#### [TEXT BLOCK]
-------------------------

Nestled into the Northeastern portion of Arizona, the Petrified Forest National Park is named for the deposits of petrified wood that cover about 230 square miles of the park. Encompassing semi-desert shrub and colorful badlands that make it look like you’re on another planet, Petrified Forest National Park is also situated near the famed Route 66.

Known for a dry, windy climate and situated abut 5,400 feet above sea level, visitors can expect hot summer temperatures and freezing temperatures in the wintertime. It’s also home to fossils that can be traced to nearly 225 million years ago, containing sediments that are part of the Chinle Formation. Leftover from the residency of Native Americans, there are also plenty of petroglyphs that can be discovered throughout the park.

With the arrival of Europeans and the gold rush movement, roads and railways brought tourism to the park. Plenty of fossils were taken from the park before it was protected. Unfortunately, theft of petrified wood remains a real problem in the 21st century.

The Petrified Forest National Park is home to plenty of large animals, like pronghorns, coyotes, bobcats, deer mice, snakes, lizards, and frogs. It is also a layover spot for many migratory birds. Other animals that can be enjoyed in the park include prairie dogs, foxes, and golden eagles. Due to its desert climate, most of these animals will be hidden by day. According to park websites, the one animal you are guaranteed to see while hiking there is the raven.

Lastly, the park is home to more than 400 species of plants, dominated by bunchgrass, sacaton, and blue grama.

The Petrified Forest National Park’s Animals

  • Pronghorns
  • Coyotes
  • Bobcats
  • Deer mice
  • Ravens
  • Snakes
  • Lizards
  • Frogs
  • Bullsnakes
    • This large, nonvenomous snake is one of the longest snakes in North America, with lengths up to 8-feet. It can be found in and around the park.
  • Praying mantises
  • Scorpions
  • Red-spotted toads
    • Most active in the rainy season, which extends from July through September, these toads can be found around rocky areas, near streams, and in the canyons.

Viewing Locations

Pintado Point: This is a great spot for wildlife viewing at dawn or dusk. Since the park is in the desert, many of these animals will be asleep during the day.
Agate House: This unique point is a great spot to add to your trip.
Blue Mesa Badlands: Stare out onto the badlands and into the sky to catch birds and ravens floating above your head on wind streams.

When Should You Go?

This is one of those parks that is great to visit throughout the year. Even in the winter months when it can snow, the temperatures will still be moderate in the afternoon. As for the summer, the strong winds make the park more tolerable when it gets hot during the day. Springtime blossoms and blooming plants make Petrified Forest a colorful experience which is great for photography. As for rain, the wet season starts in July and ends in October. Since this park is in the desert, there’s still never too much rainfall.

Fun fact: You are more likely to see animal life in the park if you come as early as the park hours allow you to and stay as late as you are allowed to. These are also the best times to capture photos as the sun enhances the colors of the Painted Desert.

-------------------------

#### [SUPPLIED RECORDS]
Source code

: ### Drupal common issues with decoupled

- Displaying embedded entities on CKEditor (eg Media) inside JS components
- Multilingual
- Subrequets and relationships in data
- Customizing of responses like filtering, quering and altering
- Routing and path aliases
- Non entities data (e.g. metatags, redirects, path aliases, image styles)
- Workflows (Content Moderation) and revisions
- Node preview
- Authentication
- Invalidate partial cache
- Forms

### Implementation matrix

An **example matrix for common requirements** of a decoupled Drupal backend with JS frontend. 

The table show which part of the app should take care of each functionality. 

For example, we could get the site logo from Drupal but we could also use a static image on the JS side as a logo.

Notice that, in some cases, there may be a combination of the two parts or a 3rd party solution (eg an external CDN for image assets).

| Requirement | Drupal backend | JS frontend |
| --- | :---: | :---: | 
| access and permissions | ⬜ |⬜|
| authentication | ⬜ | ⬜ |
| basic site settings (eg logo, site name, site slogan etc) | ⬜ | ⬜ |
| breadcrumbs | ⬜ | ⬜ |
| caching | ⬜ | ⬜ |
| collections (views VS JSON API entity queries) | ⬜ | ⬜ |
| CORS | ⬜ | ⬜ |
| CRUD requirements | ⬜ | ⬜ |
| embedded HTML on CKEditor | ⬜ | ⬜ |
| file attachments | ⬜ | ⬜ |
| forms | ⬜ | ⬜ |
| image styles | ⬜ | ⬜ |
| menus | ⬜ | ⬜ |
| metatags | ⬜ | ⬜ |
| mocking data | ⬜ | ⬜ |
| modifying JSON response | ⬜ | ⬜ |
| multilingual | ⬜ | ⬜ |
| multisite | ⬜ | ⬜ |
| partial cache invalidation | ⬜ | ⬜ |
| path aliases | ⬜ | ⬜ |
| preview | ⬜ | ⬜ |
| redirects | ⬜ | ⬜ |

-------------------------

#### [TASK INSTRUCTIONS]
• A. According to the Petrified Forest text, which animal are hikers guaranteed to see?
• B. Copy out the records exactly, starting at the line that contains "An **example matrix" and ending at the last line of the records, both included.
The Petrified Forest text and the records come from unrelated sources.

#### [ANSWER SECTION]
• A. The raven.

• B.
An **example matrix for common requirements** of a decoupled Drupal backend with JS frontend. 

The table show which part of the app should take care of each functionality. 

For example, we could get the site logo from Drupal but we could also use a static image on the JS side as a logo.

Notice that, in some cases, there may be a combination of the two parts or a 3rd party solution (eg an external CDN for image assets).

| Requirement | Drupal backend | JS frontend |
| --- | :---: | :---: | 
| access and permissions | ⬜ |⬜|
| authentication | ⬜ | ⬜ |
| basic site settings (eg logo, site name, site slogan etc) | ⬜ | ⬜ |
| breadcrumbs | ⬜ | ⬜ |
| caching | ⬜ | ⬜ |
| collections (views VS JSON API entity queries) | ⬜ | ⬜ |
| CORS | ⬜ | ⬜ |
| CRUD requirements | ⬜ | ⬜ |
| embedded HTML on CKEditor | ⬜ | ⬜ |
| file attachments | ⬜ | ⬜ |
| forms | ⬜ | ⬜ |
| image styles | ⬜ | ⬜ |
| menus | ⬜ | ⬜ |
| metatags | ⬜ | ⬜ |
| mocking data | ⬜ | ⬜ |
| modifying JSON response | ⬜ | ⬜ |
| multilingual | ⬜ | ⬜ |
| multisite | ⬜ | ⬜ |
| partial cache invalidation | ⬜ | ⬜ |
| path aliases | ⬜ | ⬜ |
| preview | ⬜ | ⬜ |
| redirects | ⬜ | ⬜ |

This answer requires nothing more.